## Your task
Please transcribe only the lines from the one holding "sua experiência de" through the final line of the data, both included, with no pictures.

## Supplied records
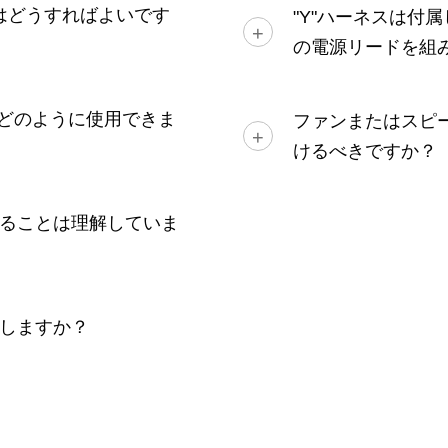
にはどうすればよいです
"Y"ハーネスは付
の電源リードを組
はどのように使用できま
ファンまたはスピ
けるべきですか？
ることは理解していま
しますか？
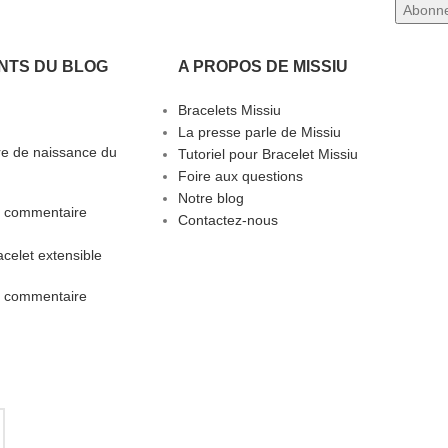
NTS DU BLOG
A PROPOS DE MISSIU
Bracelets Missiu
La presse parle de Missiu
rre de naissance du
Tutoriel pour Bracelet Missiu
Foire aux questions
Notre blog
 commentaire
Contactez-nous
celet extensible
 commentaire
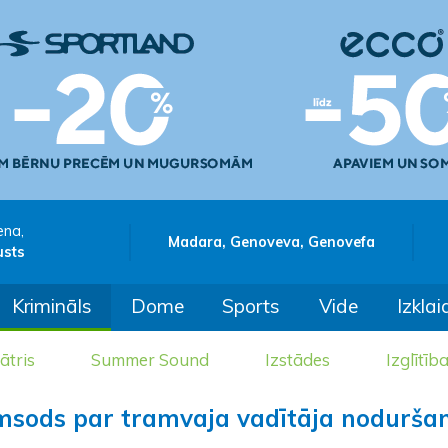
ena,
Madara, Genoveva, Genovefa
usts
Krimināls
Dome
Sports
Vide
Izklai
ātris
Summer Sound
Izstādes
Izglītīb
umsods par tramvaja vadītāja nodurša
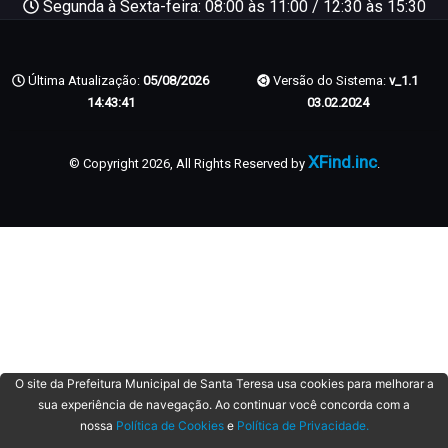
Segunda à Sexta-feira: 08:00 às 11:00 / 12:30 às 15:30
Última Atualização:
05/08/2026
Versão do Sistema:
v_1.1
14:43:41
03.02.2024
XFind.inc
© Copyright 2026, All Rights Reserved by
.
O site da Prefeitura Municipal de Santa Teresa usa cookies para melhorar a
sua experiência de navegação. Ao continuar você concorda com a
nossa
Política de Cookies
e
Política de Privacidade.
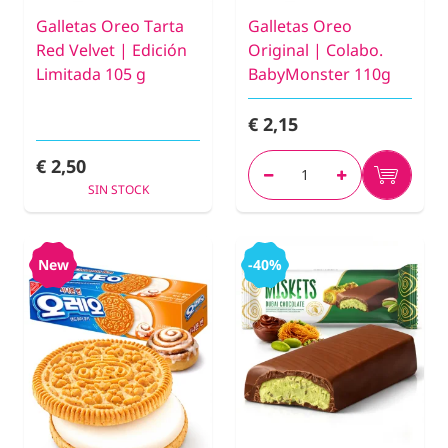
Galletas Oreo Tarta
Galletas Oreo
Red Velvet | Edición
Original | Colabo.
Limitada 105 g
BabyMonster 110g
€ 2,15
€ 2,50
SIN STOCK
New
-40%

## Answer to the problem
sua experiência de navegação. Ao continuar você concorda com a
nossa
Política de Cookies
e
Política de Privacidade.
Galletas Oreo Tarta
Galletas Oreo
Red Velvet | Edición
Original | Colabo.
Limitada 105 g
BabyMonster 110g
€ 2,15
€ 2,50
SIN STOCK
New
-40%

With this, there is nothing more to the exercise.